Grading Approach: A Final Essay counts for 100% of the grade. However, under the Portfolio Essay approach most of this essay is written in stages during Terms 1 and 2. This means all students will have written and received feedback from the course convenor on a large part of the Final Essay by the time the Final Essay is due.

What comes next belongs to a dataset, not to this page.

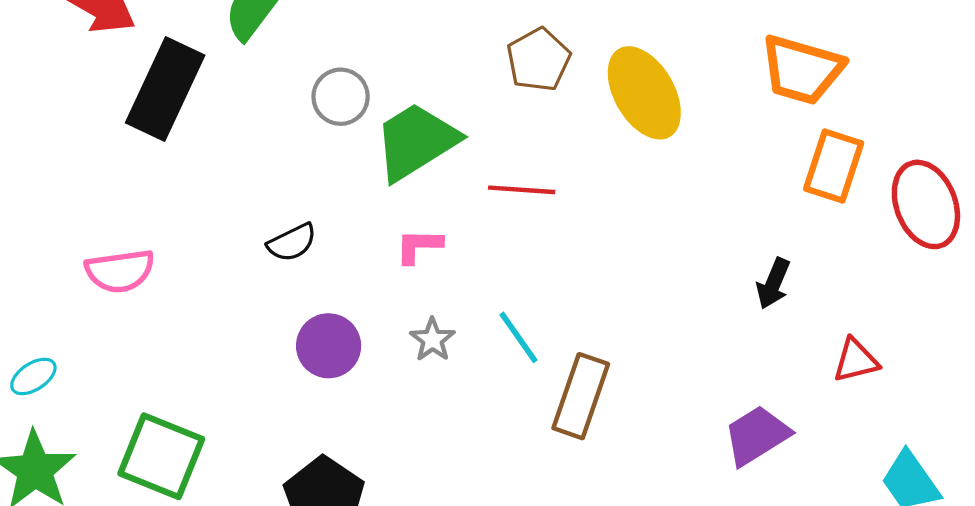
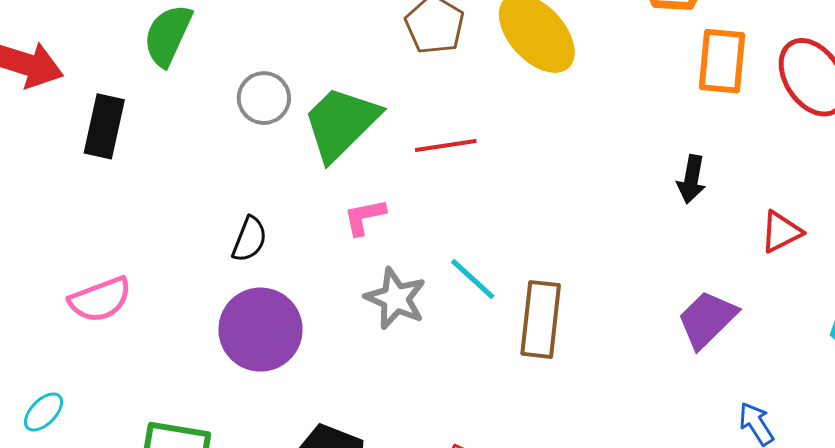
black rectangle: (165, 89) -> (104, 126), size x0.7
black semicircle: (292, 243) -> (249, 239), turned -30
gray star: (432, 340) -> (396, 298), size x1.5
purple circle: (329, 346) -> (260, 330), moved, size x1.4

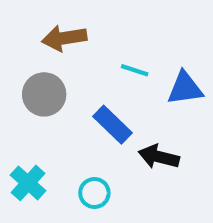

There is a special UK Supreme Court Moot at the end of Term in the UK Supreme Court itself, in which all LLM students serve either as UK Supreme Court Justices questioning advocates or as advocates/legal teams in an oral hearing of a UK Supreme Court case.
The Legal Teams will:
- Prepare skeleton arguments for the Court
- Present their case in an Oral Hearing in the UK Supreme Court
- Answer the court’s questions in the Oral Hearing
The Justices will:
- Question legal teams in the oral hearing
- Draft judgments of the court
- Deliver judgments in open court
There is a UCL Judicial Placement Award in this module in which award holders are able to shadow a judge in a range of different courts during Term 3. This is only available to students fully enrolled in LAWSG132.